PROBLEM STATEMENT:
Pick up the interview text below on cloud security lessons and advice where it stops, and keep writing in the same voice.

TEXT PROVIDED:
==================================================

3) What lessons can be learned from the biggest cloud-related breaches of 2020?
The most nefarious hack I’ve seen in over a decade was the 2020 SolarWinds supply chain attack. I’m stunned into silence at how this attack unfolded and the magnitude of its scope. This is the attack that made me realize just how unprepared we all are to manage risks in our globalized digital ecosystems.
The challenge of the decade will be to add an investigatory element to vendor management. Vendors will need to desire this in the name of self-preservation, and customers will need to fund the payrolls needed to build up their workflows.
- Get your hands dirty with your digital supply chain
Vendors must proactively share the result of internal audits (particularly from static code analysis in their build pipelines) and emerging tools such as GitHub’s Dependabot, which scans for vulnerabilities in the digital supply chain and proactively elevates resolutions.
- Cost of payroll headcount for security < cost of public humiliation
I like to counsel customers to take it as a given that a future security attack will show up in their Twitter feeds or in the press and work backward from there. When operating from this assumption, the CEO/CIO pairing often justifies adding specific headcount to investigatory activities of the vendor bench.
4) What are three to five pieces of advice for organizations looking to improve their cloud security in 2021?
Beyond adding roles to work deeper in the digital supply chain, there are a few other quick wins that can be rolled out within a year:
- Don’t hide behind MSAs: lawyers are slower than hackers
Expect action plans from your leaders on deeper initiatives with investigation and auditing. The use of MSAs and legal CYA as a way to pass the buck of accountability is a cultural laziness that must be weeded out.
- Practice absurd transparency, at least internally
Expect to see security-specific dashboards, decks, townhalls, hackathons, workshops, and other activities on a regular basis. These are signs that the internal ecosystem is obsessed with security and far more likely to win the threat game. If you do not see this across divisions and departments, and you don’t hear them being brought up frequently, you are lacking the evidence to know the business is aligned.

==================================================

DATA EXTRACT:
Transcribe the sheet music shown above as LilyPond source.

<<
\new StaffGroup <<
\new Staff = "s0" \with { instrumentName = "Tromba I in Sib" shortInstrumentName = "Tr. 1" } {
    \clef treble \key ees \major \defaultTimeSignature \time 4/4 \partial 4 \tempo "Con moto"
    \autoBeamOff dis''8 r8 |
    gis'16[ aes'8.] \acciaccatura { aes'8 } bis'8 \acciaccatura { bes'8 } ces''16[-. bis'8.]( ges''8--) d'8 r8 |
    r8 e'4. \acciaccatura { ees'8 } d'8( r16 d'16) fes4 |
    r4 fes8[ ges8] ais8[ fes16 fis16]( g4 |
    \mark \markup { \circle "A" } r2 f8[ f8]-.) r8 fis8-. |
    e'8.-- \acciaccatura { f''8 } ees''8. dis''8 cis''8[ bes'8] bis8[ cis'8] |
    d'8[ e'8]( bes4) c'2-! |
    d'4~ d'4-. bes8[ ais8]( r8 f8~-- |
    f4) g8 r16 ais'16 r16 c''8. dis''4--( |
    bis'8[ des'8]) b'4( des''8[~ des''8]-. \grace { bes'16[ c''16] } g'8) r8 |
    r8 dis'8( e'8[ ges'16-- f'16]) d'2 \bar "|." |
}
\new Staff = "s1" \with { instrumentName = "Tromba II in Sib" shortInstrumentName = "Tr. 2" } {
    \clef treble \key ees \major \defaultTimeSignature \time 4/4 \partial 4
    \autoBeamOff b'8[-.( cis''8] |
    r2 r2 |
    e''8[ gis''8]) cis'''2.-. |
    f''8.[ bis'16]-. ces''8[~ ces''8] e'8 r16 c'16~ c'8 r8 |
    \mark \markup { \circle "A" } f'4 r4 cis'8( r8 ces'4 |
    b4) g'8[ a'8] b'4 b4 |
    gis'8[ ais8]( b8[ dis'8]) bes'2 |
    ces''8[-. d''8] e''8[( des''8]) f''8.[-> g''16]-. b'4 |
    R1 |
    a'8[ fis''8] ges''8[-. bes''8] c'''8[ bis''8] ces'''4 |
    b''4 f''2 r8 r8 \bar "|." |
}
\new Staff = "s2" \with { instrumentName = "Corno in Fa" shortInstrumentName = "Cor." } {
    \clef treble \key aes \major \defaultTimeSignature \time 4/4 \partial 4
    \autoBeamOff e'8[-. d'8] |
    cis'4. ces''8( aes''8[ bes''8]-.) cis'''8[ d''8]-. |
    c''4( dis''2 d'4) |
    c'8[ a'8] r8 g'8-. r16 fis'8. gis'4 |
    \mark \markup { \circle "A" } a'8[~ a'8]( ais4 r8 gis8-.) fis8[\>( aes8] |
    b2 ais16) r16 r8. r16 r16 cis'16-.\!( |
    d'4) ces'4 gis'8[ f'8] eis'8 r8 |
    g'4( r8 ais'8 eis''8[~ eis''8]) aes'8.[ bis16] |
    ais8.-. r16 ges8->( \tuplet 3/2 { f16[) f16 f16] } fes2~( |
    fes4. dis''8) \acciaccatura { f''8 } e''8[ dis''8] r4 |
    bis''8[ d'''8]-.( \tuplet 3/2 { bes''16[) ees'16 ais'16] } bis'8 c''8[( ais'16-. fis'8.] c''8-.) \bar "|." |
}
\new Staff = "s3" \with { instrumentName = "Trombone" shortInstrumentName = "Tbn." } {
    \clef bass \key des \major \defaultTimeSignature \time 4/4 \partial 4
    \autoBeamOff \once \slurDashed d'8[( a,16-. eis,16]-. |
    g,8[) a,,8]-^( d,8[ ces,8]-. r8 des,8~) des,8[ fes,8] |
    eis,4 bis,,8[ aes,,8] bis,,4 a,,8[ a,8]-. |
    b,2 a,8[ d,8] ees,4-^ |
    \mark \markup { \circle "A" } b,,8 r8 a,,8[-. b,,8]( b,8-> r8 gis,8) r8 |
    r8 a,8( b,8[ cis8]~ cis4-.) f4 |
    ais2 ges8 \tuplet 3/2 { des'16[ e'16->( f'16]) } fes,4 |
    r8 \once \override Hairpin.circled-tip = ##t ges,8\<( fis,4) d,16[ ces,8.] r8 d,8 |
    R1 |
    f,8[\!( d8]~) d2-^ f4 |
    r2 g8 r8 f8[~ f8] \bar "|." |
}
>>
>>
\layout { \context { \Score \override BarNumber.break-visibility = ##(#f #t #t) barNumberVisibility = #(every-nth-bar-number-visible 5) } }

==================================================

FINAL ANSWER:
- Put your money where your vulnerabilities are
At a certain zoom level, the people most likely to substantially improve digital supply chain threats are your software engineers. They’ll be more informed and insightful than their immediate bosses and skip managers. At this level, implement paid bonuses for finding security threats, and celebrate those employees who participate in the program.
- Save us from ourselves, HAL 9000
Even though I work with technology full time, I cannot cognitively comprehend all threats anymore. The complexities are simply too great for humans to manage. Augmenting human decision-making with machine learning is required to fully manage all threats, and emerging tools in the market are specializing in AI-driven solutions.
5) What’s the future of cloud security?
The cloud ecosystem has had several cycles of expansion (several middle players such as SaaS and PaaS business models) and contraction (cloud platforms launching new domain-specific microservices that displace business models.) I think we’ll have a couple more rounds of this in the 2020s, before moving into the next big transformation in cloud: decentralization. Decentralization of compute, storage, and other services will add in new security paradigms, eliminate entire classes of threads, and elevate cryptography into the security mix. Even then, I expect several jaw dropping ah-ha moments in my career from unimaginably clever hacks that catch us all off guard.